Summer months in the northern plains mean an opportunity for cattle producers to graze weaned calves on pasture. While “grass calves” are considered to be under less risk of infectious diseases compared to calves weaned and concentrated into drylots in the fall, these calves still are at risk for certain disease issues while out on pasture. What are the major illness risks for weaned calves on pasture, and what can be done for prevention? Pasture diseases for which vaccination may play a role include:
- Blackleg. This disease is caused by toxins that are released from the bacterium Clostridium chauvoei. Spores (environmentally-resistant forms) of this germ are fairly common in the soil where animals have grazed. Certain pastures seem to be more at risk than others. Blackleg hits calves so quickly that it’s uncommon to see signs of illness, such as acute lameness. More often than not, previously healthy calves are simply found dead on pasture.
It’s a widely held view by most veterinarians that one dose of a bacterin-toxoid against blackleg (normally contained in “7-way” Clostridial vaccines) is protective through the grazing season. Calves that have not previously received 7-way vaccines should get a dose prior to turnout. It’s unclear whether one dose of “7-way” given to a newborn fall calf is enough to protect against blackleg the subsequent summer; it’s probably best that those calves receive a booster going out to pasture as well.
- Pinkeye. A common scourge among calves on summer pasture, pinkeye has proven to be a challenging condition when it comes to prevention through vaccination. Many commercial vaccines are available against Moraxella bovis, the most common species implicated in pinkeye cases. Autogenous (farm-specific) vaccines are becoming widely used in individual herds where other strains such as M. ovis or M. bovoculi have been found.
However, vaccination has not been found to universally prevent pinkeye. It’s been considered by most veterinarians that successful prevention through vaccination may occur when vaccine strains match the outbreak strains. Therefore, vaccines that contain many different strains of bacteria may be better choices than single-strain vaccines. As with many conditions, pinkeye is a multifactorial illness: eye irritation due to flies, dust, and tall grass can create the right conditions for the bacteria to take hold. Attention to these other factors can greatly enhance the success of a prevention program.
- Respiratory disease. Weaned calves on grass are usually considered at a lower risk for bovine respiratory disease complex than calves weaned into a backgrounding lot, however, conditions sometimes exist that can make respiratory disease pop up on summer pasture. Calves that have been properly pre-conditioned with respiratory vaccines administered prior to weaning are likely well-protected against illness due to viruses such as IBR, BVD, and BRSV. Fall calves that have not received these vaccines (4-way virals and possibly Mannheimia hemolytica) should get at least one dose (depending on the particular product) prior to pasture turnout.
- Anthrax.

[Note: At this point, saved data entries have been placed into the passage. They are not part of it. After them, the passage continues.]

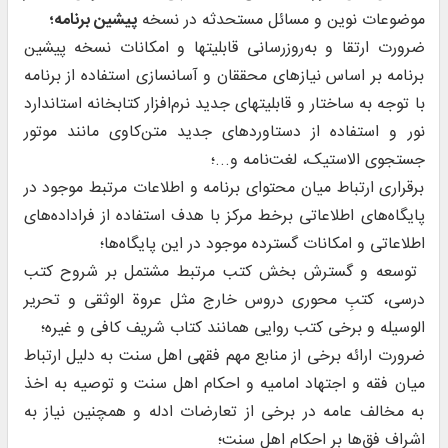
موضوعات نوین و مسائل مستحدثه در نسخه
پیشین برنامه؛
ضرورت ارتقا و به‌روزرسانی قابلیت‏ها و امکانات نسخه پیشین
برنامه بر اساس نیازهای محققان و آسان‏سازی استفاده از برنامه
با توجه به ساختار و قابلیت‏های جدید نرم‌افزار کتابخانه استاندارد
نور و استفاده از دستاوردهای جدید متن‌کاوی مانند موتور
جستجوی الاستیک، لغت‌نامه و...؛
برقراری ارتباط میان محتوای برنامه و اطلاعات مرتبط موجود در
پایگاه‌های اطلاعاتی برخط مرکز با هدف استفاده از فراداده‌های
اطلاعاتی و امکانات گسترده موجود در این پایگاه‌ها؛
‌ توسعه و گسترش بخش کتب مرتبط مشتمل بر شروح کتب
درسی، کتبِ محوری دروس خارج مثل عروة ‌الوثقی و تحریر
‌الوسیله و برخی کتب روایی همانند کتاب شریف کافی و غیره؛
ضرورت ارائه برخی از منابع مهم فقهی اهل سنت به دلیل ارتباط
میان فقه و اجتهاد امامیه و احکام اهل سنت و توصیه به اخذ
به مخالف عامه در برخی از تعارضات ادله و همچنین نیاز به
اشراف فق‌ها بر احکام اهل سنت؛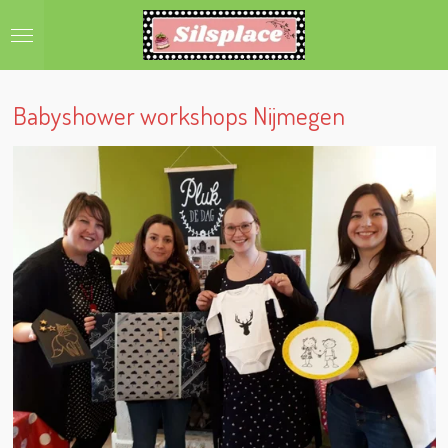
Ga
direct
naar
de
hoofdinhoud
Babyshower workshops Nijmegen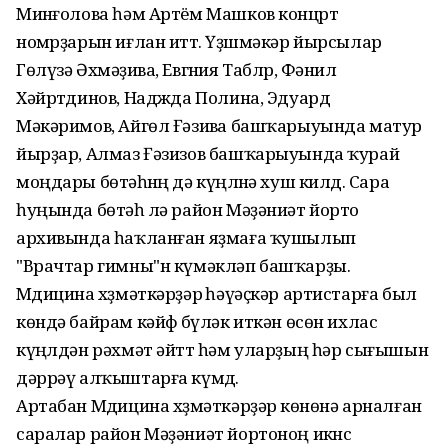
Минҽғолова һәм Артём Машков концҽрт
номҽрҙарын иғлан иттҽ. Үҙҽшмәкәр йырсылар
Гөлүзә Әхмәҙиҽва, Евгҽния Таблҽр, Фәнил
Хәйрҽтдинов, Надҽжда Полина, Эдуард
Мәкәримов, Айгөл Ғәзиҽва башҡарыуында матур
йырҙар, Алмаз Ғәзизов башҡарыуында ҡурай
моңдары бөтәһҽнҽң дә күңҽлҽнә хуш килдҽ. Сара
һуңында бөтәһҽ лә район Мәҙәниәт йорто
архивында һаҡланған яҙмаға ҡушылып
"Врачтар гимны"н күмәкләп башҡарҙы.
Мҽдицина хҽҙмәткәрҙәрҽ һәүәҫкәр артистарға был
көндә байрам кәйҽфҽ бүләк иткән өсөн ихлас
күңҽлдән рәхмәт әйттҽ һәм уларҙың һәр сығышын
дәррәү алҡыштарға күмдҽ.
Артабан Мҽдицина хҽҙмәткәрҙәрҽ көнөнә арналған
саралар район Мәҙәниәт йортоноң икҽнсҽ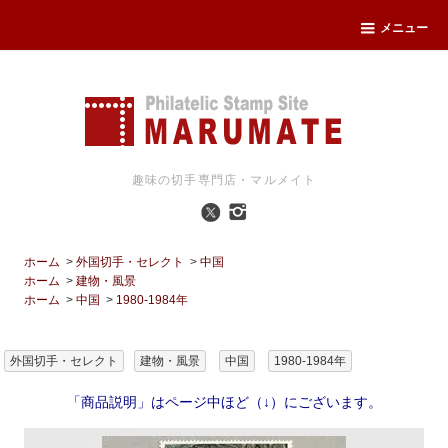
メニュー
趣味の切手専門店・マルメイト
ホーム
>
外国切手・セレクト
>
中国
ホーム
>
建物・風景
ホーム
>
中国
>
1980-1984年
外国切手・セレクト
建物・風景
中国
1980-1984年
「商品説明」はページ中ほど（↓）にございます。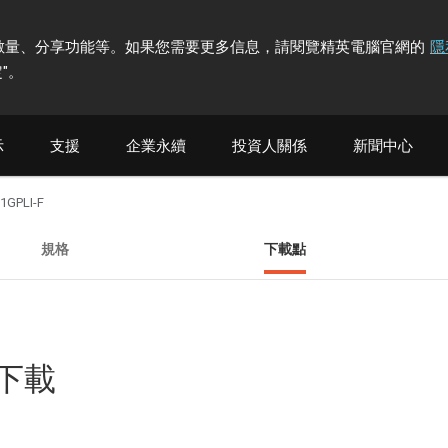
計訪問者數量、分享功能等。如果您需要更多信息，請閱覽精英電腦官網的
隱
"
。
示
支援
企業永續
投資人關係
新聞中心
1GPLI-F
規格
下載點
他下載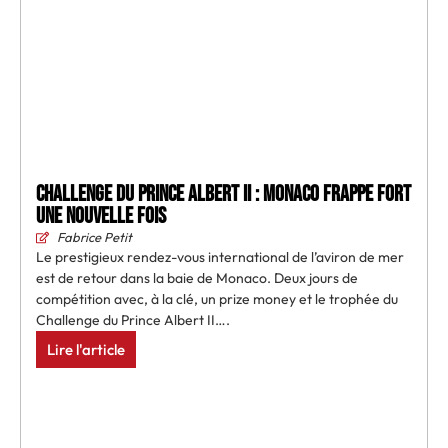
Challenge du Prince Albert II : Monaco frappe fort
une nouvelle fois
Fabrice Petit
Le prestigieux rendez-vous international de l’aviron de mer
est de retour dans la baie de Monaco. Deux jours de
compétition avec, à la clé, un prize money et le trophée du
Challenge du Prince Albert II….
Lire l'article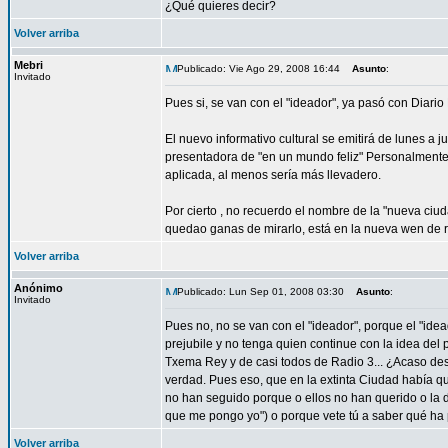
¿Qué quieres decir?
Volver arriba
Mebri
Publicado: Vie Ago 29, 2008 16:44
Asunto
:
Invitado
Pues si, se van con el "ideador", ya pasó con Diari
El nuevo informativo cultural se emitirá de lunes 
presentadora de "en un mundo feliz" Personalmente n
aplicada, al menos sería más llevadero.
Por cierto , no recuerdo el nombre de la "nueva ciu
quedao ganas de mirarlo, está en la nueva wen de 
Volver arriba
Anónimo
Publicado: Lun Sep 01, 2008 03:30
Asunto
:
Invitado
Pues no, no se van con el "ideador", porque el "ide
prejubile y no tenga quien continue con la idea del 
Txema Rey y de casi todos de Radio 3... ¿Acaso de
verdad. Pues eso, que en la extinta Ciudad había q
no han seguido porque o ellos no han querido o la d
que me pongo yo") o porque vete tú a saber qué ha pa
Volver arriba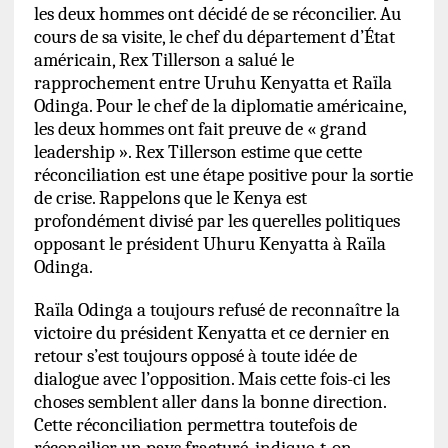
les deux hommes ont décidé de se réconcilier. Au
cours de sa visite, le chef du département d’État
américain, Rex Tillerson a salué le
rapprochement entre Uruhu Kenyatta et Raïla
Odinga.
Pour le chef de la diplomatie américaine,
les deux hommes ont fait preuve de « grand
leadership ». Rex Tillerson estime que cette
réconciliation est une étape positive pour la sortie
de crise. Rappelons que le Kenya est
profondément divisé par les querelles politiques
opposant le président Uhuru Kenyatta à Raïla
Odinga.
Raïla Odinga a toujours refusé de reconnaître la
victoire du président Kenyatta et ce dernier en
retour s’est toujours opposé à toute idée de
dialogue avec l’opposition.
Mais cette fois-ci les
choses semblent aller dans la bonne direction.
Cette réconciliation permettra toutefois de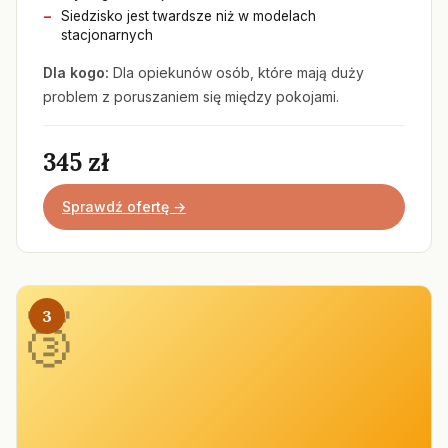
Siedzisko jest twardsze niż w modelach
stacjonarnych
Dla kogo:
Dla opiekunów osób, które mają duży
problem z poruszaniem się między pokojami.
345 zł
Sprawdź ofertę →
3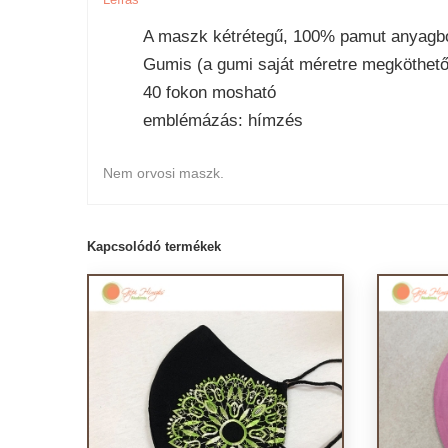
A maszk kétrétegű, 100% pamut anyagbó
Gumis (a gumi saját méretre megköthető
40 fokon mosható
emblémázás: hímzés
Nem orvosi maszk.
Kapcsolódó termékek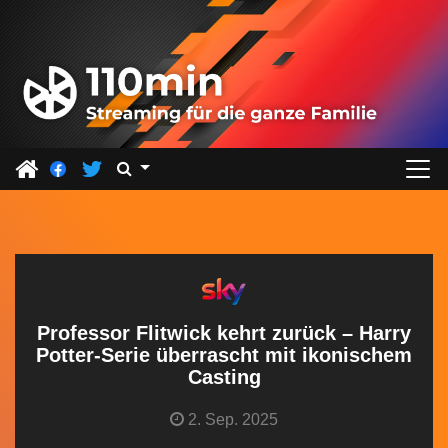
Z
u
m
I
n
h
a
l
t
s
p
r
Professor Flitwick kehrt zurück – Harry
i
Potter-Serie überrascht mit ikonischem
Casting
n
g
2. Sep. 2025
e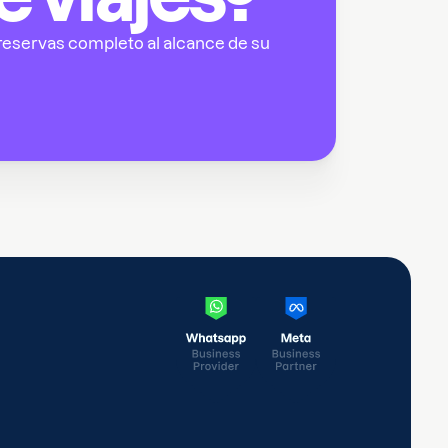
reservas completo al alcance de su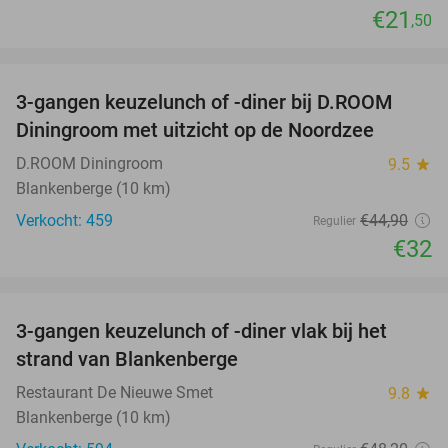
€21
,50
favorite_border
3-gangen keuzelunch of -diner bij D.ROOM
29%
Diningroom met uitzicht op de Noordzee
D.ROOM Diningroom
9.5
star
Blankenberge (10 km)
Verkocht: 459
€44
,90
Regulier
€32
favorite_border
3-gangen keuzelunch of -diner vlak bij het
41%
strand van Blankenberge
Restaurant De Nieuwe Smet
9.8
star
Blankenberge (10 km)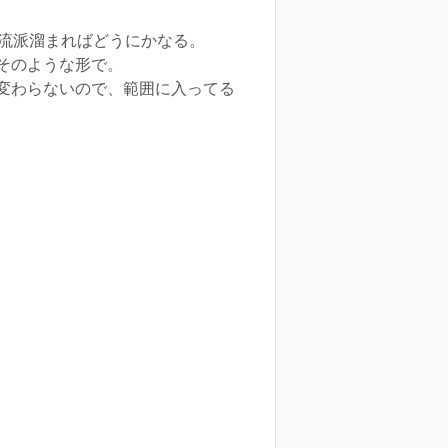
と流派溜まればどうにかなる。
そのような形で。
変わらないので、範囲に入ってる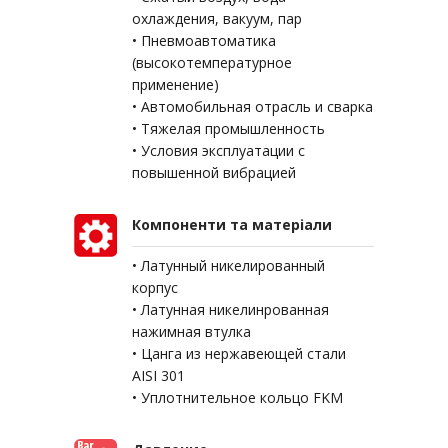
охлаждения, вакуум, пар
• Пневмоавтоматика
(высокотемпературное
применение)
• Автомобильная отрасль и сварка
• Тяжелая промышленность
• Условия эксплуатации с
повышенной вибрацией
Компоненти та матеріали
• Латунный никелированный
корпус
• Латунная никелинрованная
нажимная втулка
• Цанга из нержавеющей стали
AISI 301
• Уплотнительное кольцо FKM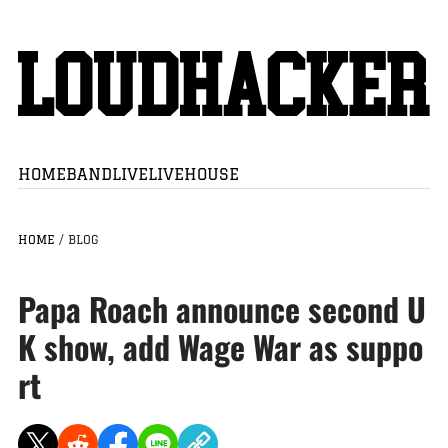
HOME
BAND
LIVE
LIVEHOUSE
HOME
/
BLOG
Papa Roach announce second U
K show, add Wage War as suppo
rt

Certain locations in the Dakotas are especially prone to problems with anthrax. This disease shares a few features with blackleg, discussed above. In particular, the bacteria (Bacillus anthracis) produces a toxin that usually acts so quickly that cattle are found dead with no prior clinical signs. And like blackleg, the bacteria forms spores that are extremely resistant to destruction due to environmental conditions. Conditions present this summer, especially in areas adjacent to where the Missouri River flooded last year, have the potential to produce conditions in which anthrax spores may be more readily available to cattle grazing those areas.
Animals going out to pasture in anthrax-endemic areas should be vaccinated with anthrax vaccine upon turnout. One dose of this vaccine is considered to provide protection through the grazing season. Anthrax is a reportable disease with human health implications, and a key reason why pastures should be checked frequently during the summer and death losses promptly investigated.
Successfully getting calves through the summer grazing months depends on many factors, only one of which is the proper vaccination program. These factors are different for every group of calves and every pasture, so having a conversation with a local expert—your veterinarian—is a great first step in ensuring a successful grazing season.